The startup that I decided to work with is called Blender, the leading online lending platform and alternative credit scoring engine in Israel. The company is expanding globally, and being part of its growth has been a great way to spend my summer.
Specifically, my role was to help with product and market development, allowing me to work directly with the CEO and business development team.
This was my first time working at a fintech startup, so getting used to the fast pace and autonomy of my work was challenging at first, but I soon learned that taking initiative on my own projects and seeking support from different teams independently were integral for success in this environment.
Impressions from inside the startup community
I also made a few observations about my work environment that are broadly applicable to Israeli fintech startups—and that make them a tour de force in the global fintech landscape.
1. The work ethic of the Israeli team I interned with is incredible.
While work days start between 9 a.m. and 10 a.m., the team labors late into the evening and on weekends, especially when there is a deadline.
The work week is also altered in Israel to accommodate the Jewish Shabbat, or day of rest. Work stops from Friday afternoon to Saturday evening.
Even though Friday is technically part of the weekend, I regularly received emails from the CEO on Friday mornings. This also means that while the rest of the world is working on Fridays, Israeli startups that must engage with Western counterparts either work on Fridays too, or cram a lot of work into the Monday to Thursday each week that overlap.
I also experienced the Israeli version of “happy hour,” a 30-minute break around noon on Thursdays for the entire team to gather over snacks and drinks. My first week, we had Arak, an anise-flavored alcoholic drink, the Israeli version of Ouzo.
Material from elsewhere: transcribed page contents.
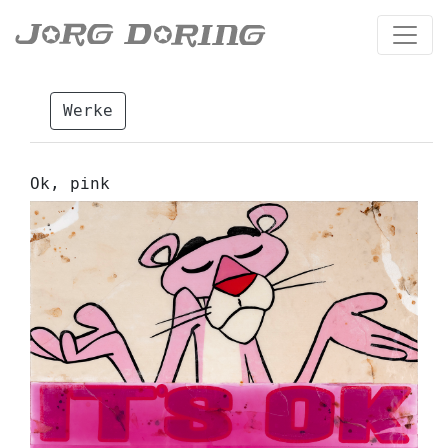
Werke
Ok, pink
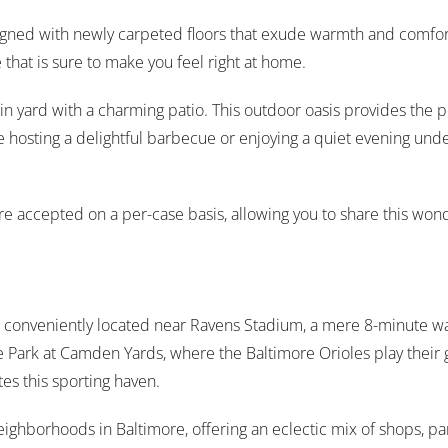
signed with newly carpeted floors that exude warmth and comfor
 that is sure to make you feel right at home.
ed-in yard with a charming patio. This outdoor oasis provides the 
 hosting a delightful barbecue or enjoying a quiet evening under 
s are accepted on a per-case basis, allowing you to share this 
is conveniently located near Ravens Stadium, a mere 8-minute wa
le Park at Camden Yards, where the Baltimore Orioles play the
es this sporting haven.
neighborhoods in Baltimore, offering an eclectic mix of shops, par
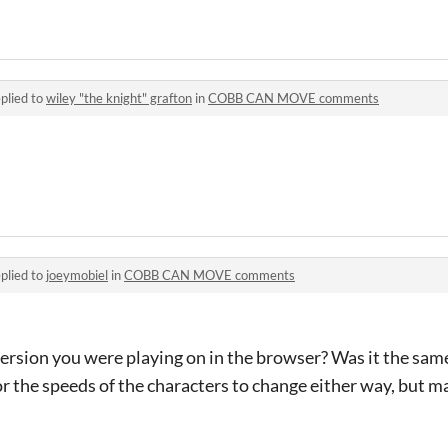
plied to
wiley "the knight" grafton
in
COBB CAN MOVE comments
plied to
joeymobiel
in
COBB CAN MOVE comments
sion you were playing on in the browser? Was it the sam
or the speeds of the characters to change either way, but ma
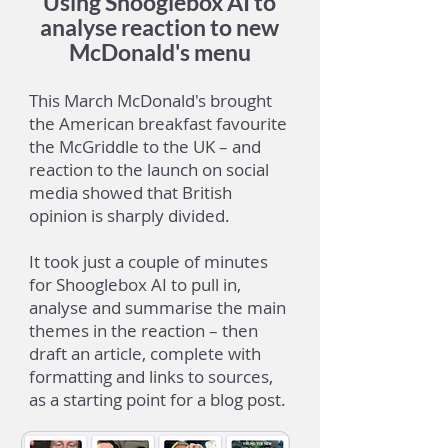
Using Shooglebox AI to
analyse reaction to new
McDonald's menu
This March McDonald's brought
the American breakfast favourite
the McGriddle to the UK – and
reaction to the launch on social
media showed that British
opinion is sharply divided.
It took just a couple of minutes
for Shooglebox AI to pull in,
analyse and summarise the main
themes in the reaction – then
draft an article, complete with
formatting and links to sources,
as a starting point for a blog post.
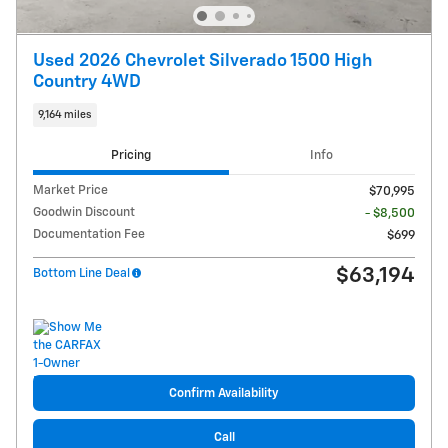
Used 2026 Chevrolet Silverado 1500 High
Country 4WD
9,164 miles
Pricing
Info
Market Price
$70,995
Goodwin Discount
- $8,500
Documentation Fee
$699
$63,194
Bottom Line Deal
Confirm Availability
Call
After the break, everyone was expected to get right back to work, even if they were a little wobbly.
2. Blender, like many Israeli startups, is extremely technology-focused.
The product is centered around the underlying technology, with the user experience and marketing being secondary focuses that can be easily adapted to the relevant markets.
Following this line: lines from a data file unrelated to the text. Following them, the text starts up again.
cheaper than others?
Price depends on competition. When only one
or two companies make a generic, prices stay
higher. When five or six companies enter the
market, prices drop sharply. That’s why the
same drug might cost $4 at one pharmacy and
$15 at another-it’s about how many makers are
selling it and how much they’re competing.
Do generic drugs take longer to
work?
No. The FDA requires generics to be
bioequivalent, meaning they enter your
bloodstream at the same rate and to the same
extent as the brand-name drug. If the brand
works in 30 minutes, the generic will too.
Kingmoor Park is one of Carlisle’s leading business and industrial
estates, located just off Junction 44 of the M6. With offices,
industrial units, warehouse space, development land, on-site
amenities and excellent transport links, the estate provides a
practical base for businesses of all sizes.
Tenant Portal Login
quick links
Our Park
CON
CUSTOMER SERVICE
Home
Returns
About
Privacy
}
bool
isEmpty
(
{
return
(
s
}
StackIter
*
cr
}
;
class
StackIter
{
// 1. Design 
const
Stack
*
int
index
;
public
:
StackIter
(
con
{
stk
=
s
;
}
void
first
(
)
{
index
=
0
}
Israeli fintechs’ competitive advantage is their superior technology, not necessarily their UI/UX [user interface/user experience]. Many of the tech giants have also recognized this technology orientation of Israeli startups and have set up R&D centers in Israel. Some of the largest are Google, Facebook, Apple, Amazon, GE, Microsoft, Intel, and Tata Group. Financial service giants PayPal, Barclays, Citigroup, and ICAP have also set up R&D centers or startup accelerators in Israel.
Furthermore, Israeli companies are at the bleeding edge of technology, including the newly coined trend of ICOs [Initial Coin Offerings, of the cybercurrency world]. Israeli companies represent 2 of the top 10-largest ICOs to date. This is a lot for such a small country.
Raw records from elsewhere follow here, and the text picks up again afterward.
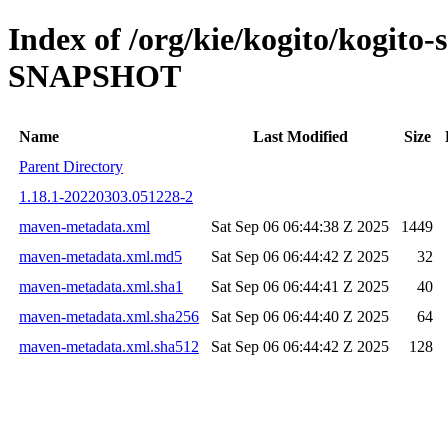
Index of /org/kie/kogito/kogito-
SNAPSHOT
Name
Last Modified
Size
Parent Directory
1.18.1-20220303.051228-2
maven-metadata.xml
Sat Sep 06 06:44:38 Z 2025
1449
maven-metadata.xml.md5
Sat Sep 06 06:44:42 Z 2025
32
maven-metadata.xml.sha1
Sat Sep 06 06:44:41 Z 2025
40
maven-metadata.xml.sha256
Sat Sep 06 06:44:40 Z 2025
64
maven-metadata.xml.sha512
Sat Sep 06 06:44:42 Z 2025
128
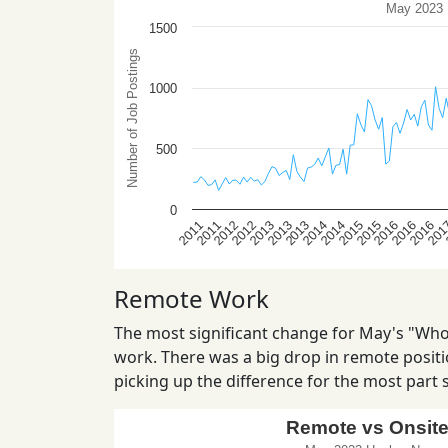
Remote Work
The most significant change for May's "Who 
work. There was a big drop in remote positio
picking up the difference for the most part st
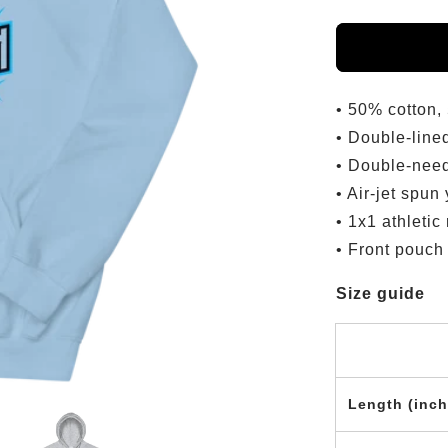
• 50% cotton,
• Double-line
• Double-need
• Air-jet spun
• 1x1 athletic
• Front pouch
Size guide
Length (inch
3. Finally, my job at Blender was to help the firm achieve the long-term goal of being the preeminent global player in alternative credit scoring and online lending.
This global ambition is perhaps due to the fact that Israel is still a tiny country. While Blender is a market leader in Israel, this simply serves as a testing ground for the product-market fit, with the goal of global market expansion already in mind.
Furthermore, Israeli startups do not necessarily target the U.S., recognizing that stiff competition and regulatory ambiguity, especially in fintech, are challenges that can be more easily surmounted in other regions.
This means that Israeli companies can be much more globally focused and target regions and financial institution partnerships that may otherwise be ignored by American startups.
While the Startup Nation is very different from Silicon Valley, it offers capabilities, grit, and hummus that cannot be replicated anywhere else.
As I finish out my summer here, I know that Israel’s time as a global fintech hub is just beginning.